━━ Information supplied
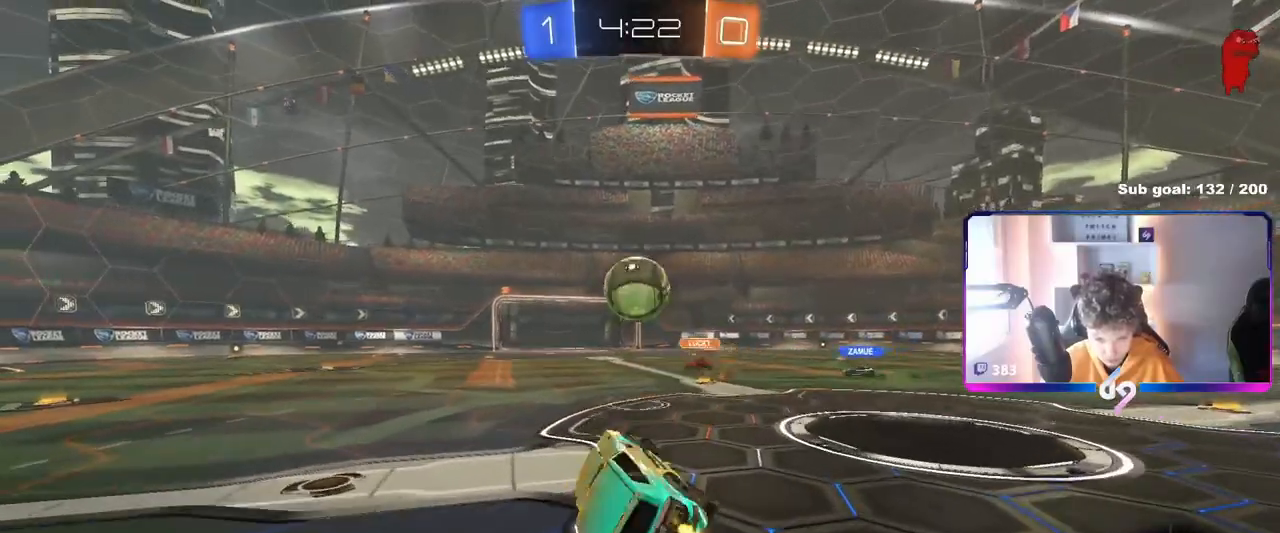
{"keys": ["a", "w"], "mouse": [], "mouse_move": "still", "events": [[16, "d", "up"], [66, "a", "down"], [66, "shift", "up"]]}
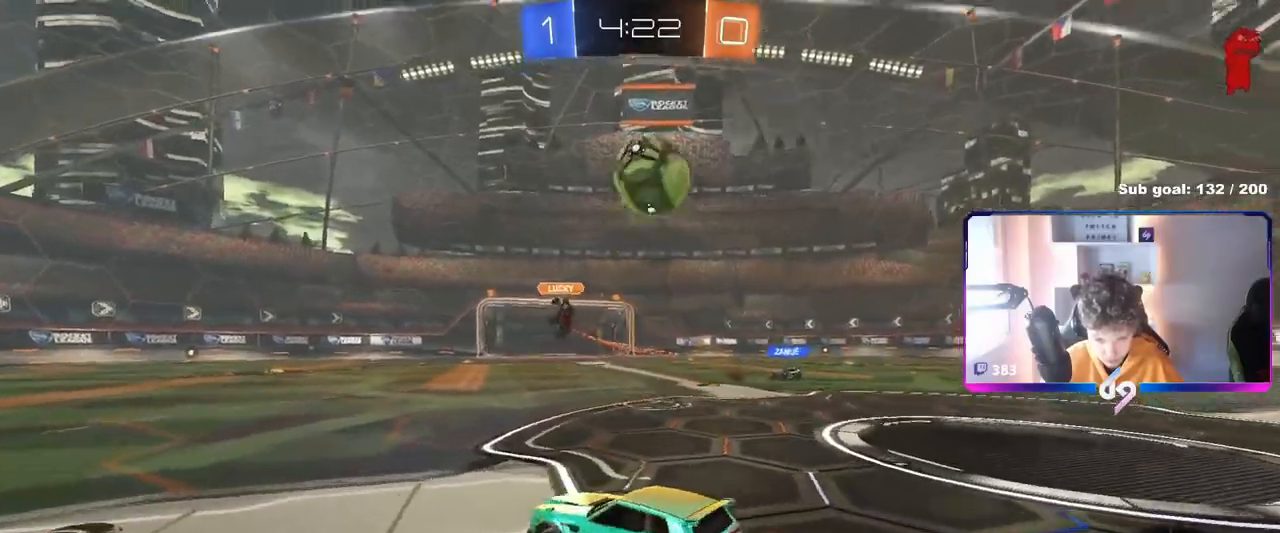
{"keys": ["a", "w"], "mouse": [], "mouse_move": "still", "events": [[50, "shift", "down"], [133, "shift", "up"]]}
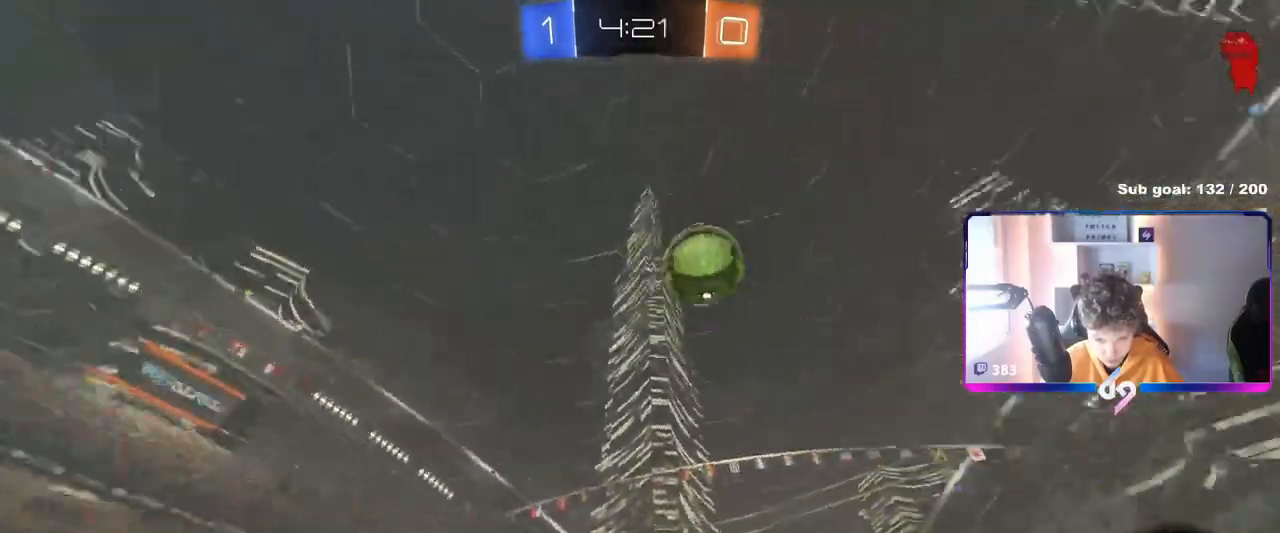
{"keys": ["w"], "mouse": [], "mouse_move": "still", "events": [[50, "space", "down"], [200, "space", "up"], [467, "a", "up"]]}
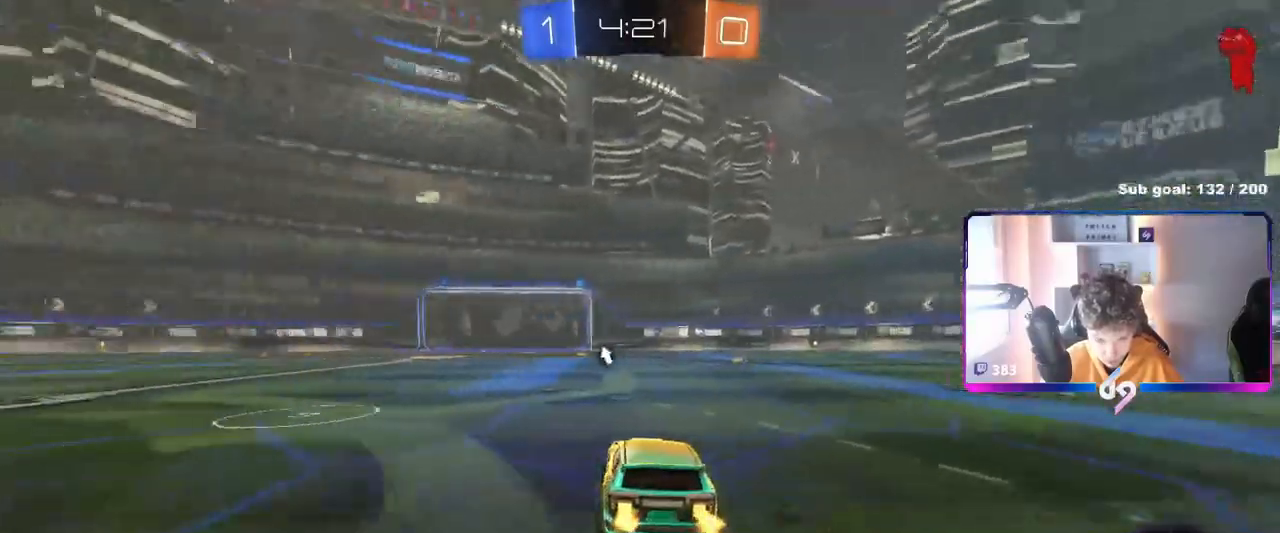
{"keys": ["space", "w"], "mouse": ["left", "right"], "mouse_move": "still", "events": [[217, "mouse_left", "down"], [250, "mouse_right", "down"], [300, "a", "down"], [334, "mouse_right", "up"], [350, "a", "up"], [400, "mouse_right", "down"], [484, "space", "down"]]}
━━━━
→ Task statement: Reproduce all of the data exactly; the pictures do not belong in the copy.

→ Solution for this problem:
{"keys": ["a", "w"], "mouse": [], "mouse_move": "still", "events": [[16, "d", "up"], [66, "a", "down"], [66, "shift", "up"]]}
{"keys": ["a", "w"], "mouse": [], "mouse_move": "still", "events": [[50, "shift", "down"], [133, "shift", "up"]]}
{"keys": ["w"], "mouse": [], "mouse_move": "still", "events": [[50, "space", "down"], [200, "space", "up"], [467, "a", "up"]]}
{"keys": ["space", "w"], "mouse": ["left", "right"], "mouse_move": "still", "events": [[217, "mouse_left", "down"], [250, "mouse_right", "down"], [300, "a", "down"], [334, "mouse_right", "up"], [350, "a", "up"], [400, "mouse_right", "down"], [484, "space", "down"]]}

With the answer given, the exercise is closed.